- Mailed proxies must reach the Inspector one week before the Annual Meeting (instead of two weeks as originally proposed).
- It was made clear that Shareholders may design and use their own proxy forms instead of using the Board’s Proxy form.
- The revised Board’s Proxy form has an option for a Shareholder to withhold votes for all candidates but count the Shareholder present for quorum purposes.
President Frank Mezzatesta orally withdrew his previous comments to the effect that some of the deadlines in the Election Manual are just guidelines and said his intention is that proxies would be counted even if late. This was in response to Shareholders’ comments that that kind of “flexibility” could be a basis for challenging the results of an election, and that when there is in independent Inspector of elections the intentions of the president become irrelevant. We should assume the rules will be strictly applied by the Inspector.
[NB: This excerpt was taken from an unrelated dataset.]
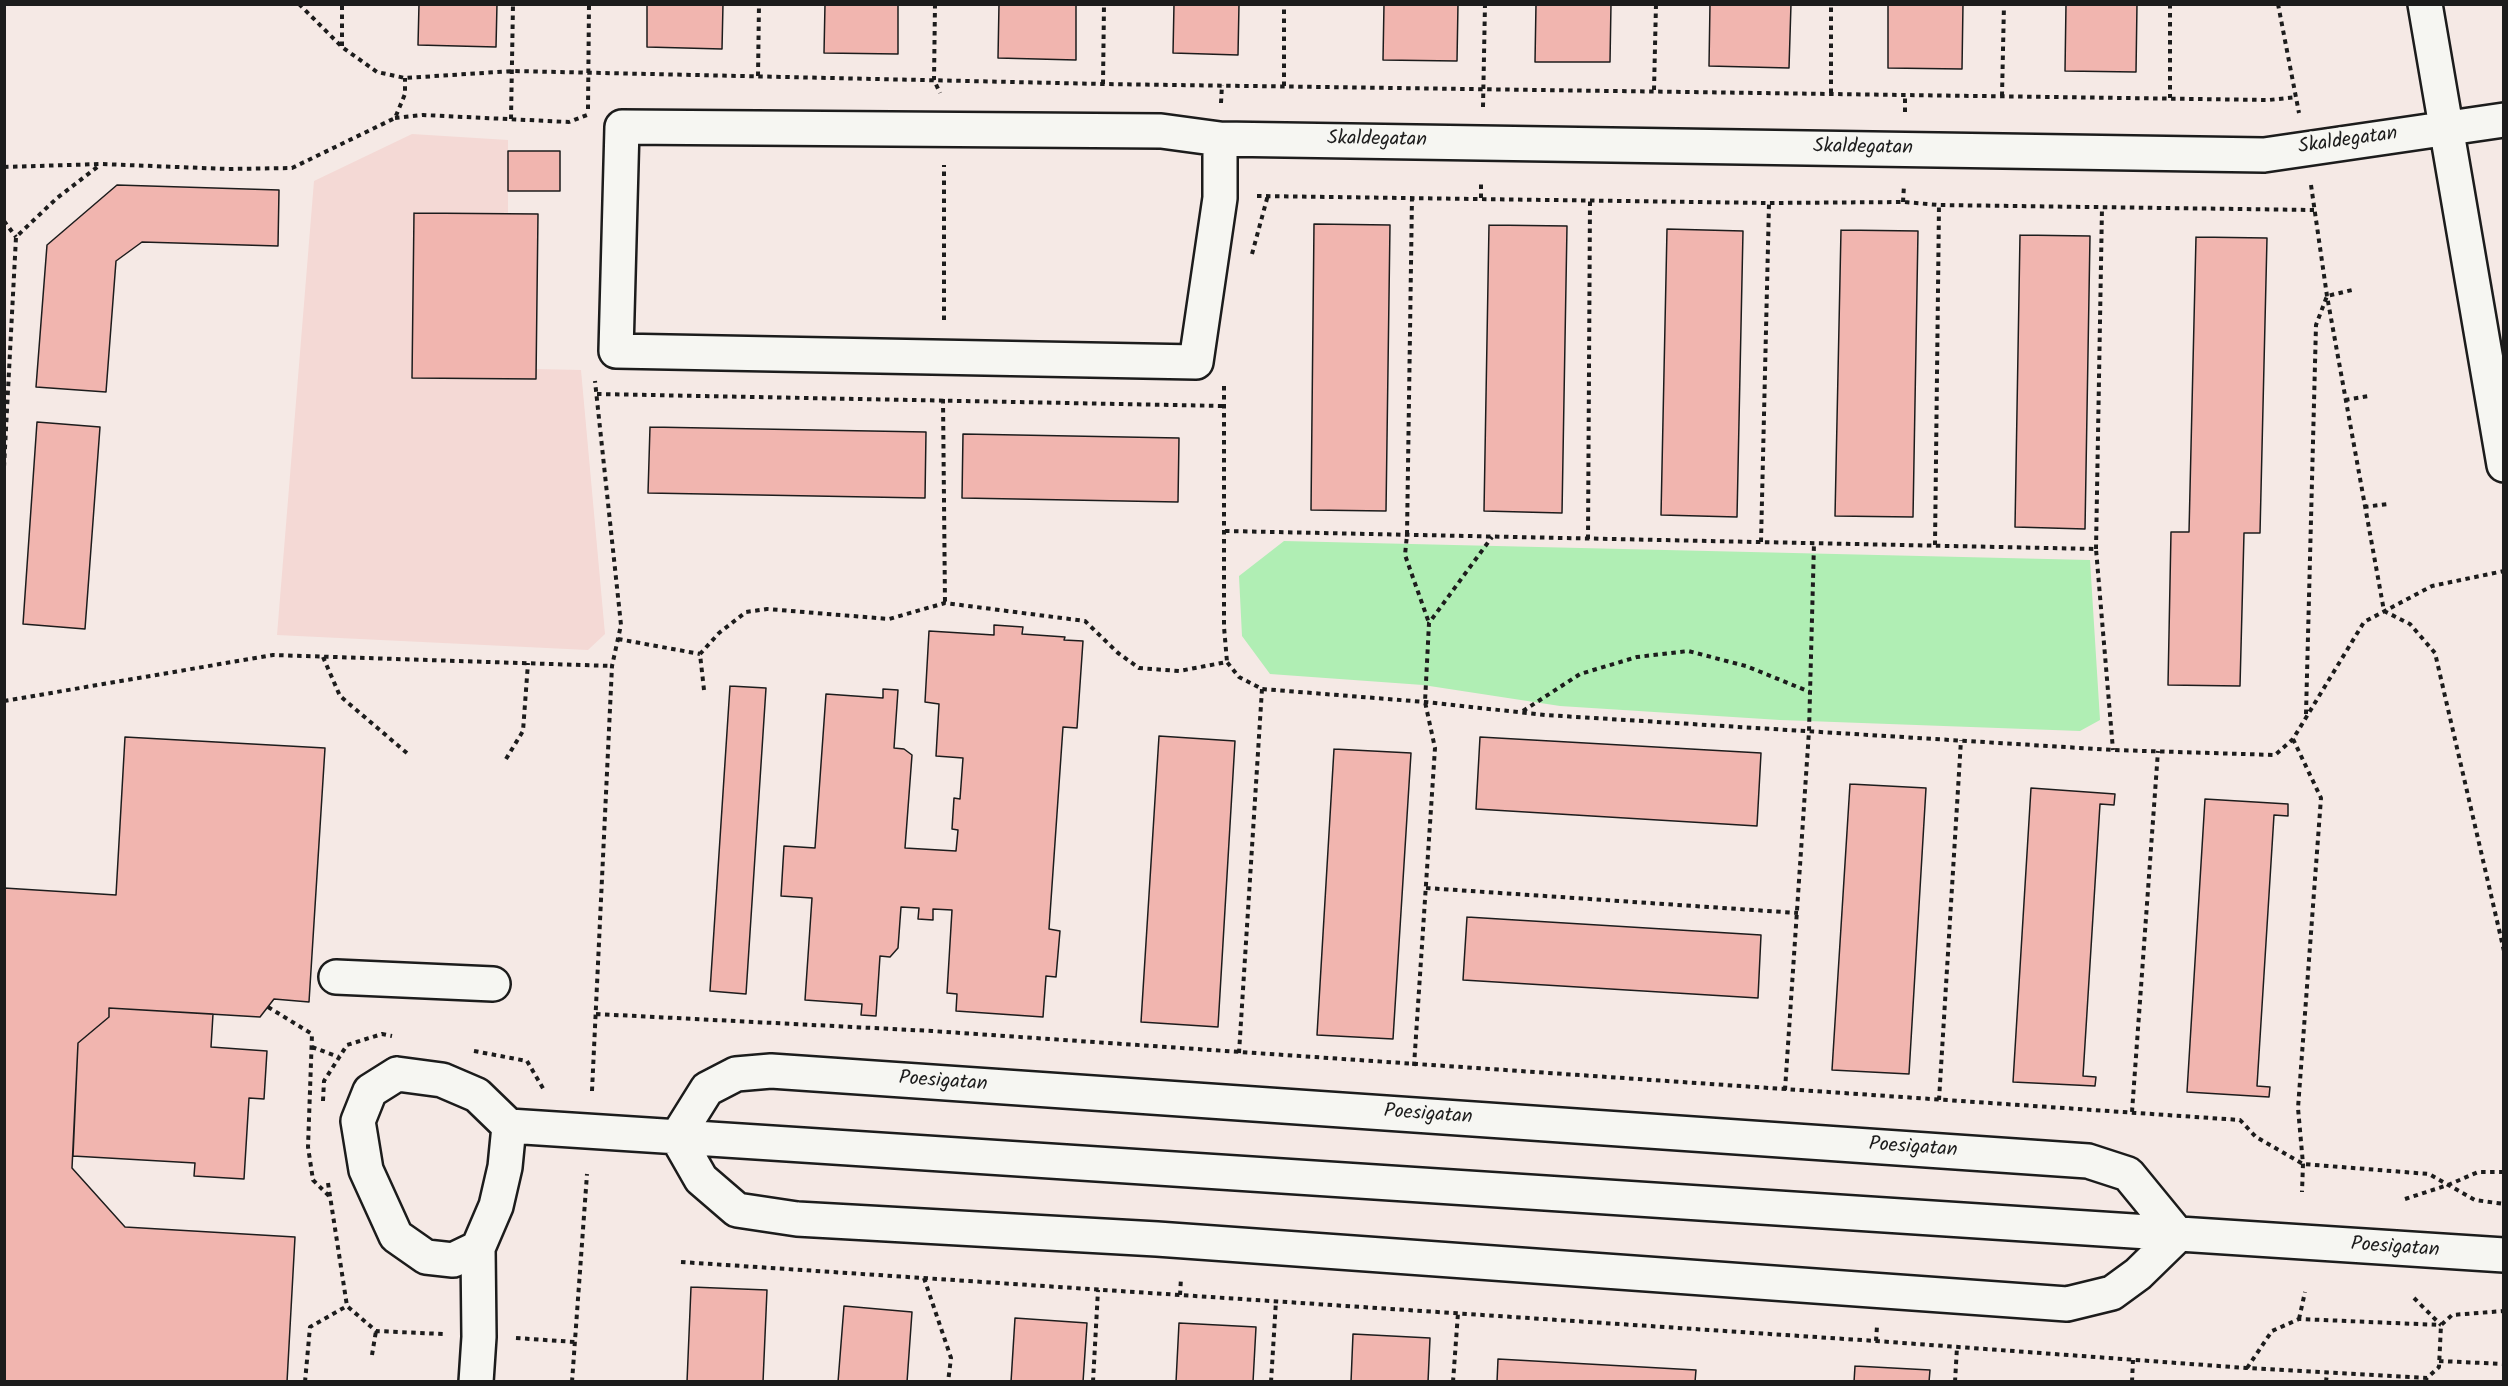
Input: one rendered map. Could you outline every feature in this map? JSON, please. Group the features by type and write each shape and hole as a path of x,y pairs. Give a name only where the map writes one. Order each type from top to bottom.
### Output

Shareholders discussed how to make it easier to gather a quorum and vote. Mezzatesta said he would “write two or three letters to Shareholders urging them to vote. A Shareholder suggested amending the Bylaws to provide for a quorum lower than 50% at the next meeting if there is no quorum at this meeting. Other Shareholders suggested allowing online voting. However, there was no Board action taken that could plausibly result in higher turnout at the next Annual Meeting than we had at the failed June 2022 meeting. It should be noted that Shareholders are generally disappointed when there is no quorum, especially if they show up in person and get sent home with no action, no reports, and no discussion. On the other hand, incumbent Directors stay in place indefinitely until their successors are elected at a Shareholders’ meeting with a quorum. Maybe for Directors a quorum failure is more a feature than a bug.
Mezzatesta said he would “look into” a Shareholder’s comment that the just-adopted Election Manual would infringe rights given to Shareholders in the Bylaws and may bring an amendment about that to the March Board meeting. (The Bylaws allow less than a quorum of Shareholders to vote to adjourn the meeting for up to 45 days and then reconvene to vote, hopefully with a larger turnout. However, as adopted, the Election Manual would not allow that.) He also asked the Board if they wanted to consider at the March meeting an amendment that would reduce below 50% the number of shares necessary to establish a quorum. No Director voiced support for that idea.
In the President’s Report, Mezzatesta said he had approached four firms in the business of running mutual benefit company elections but had so far found none interested in working for Crestview.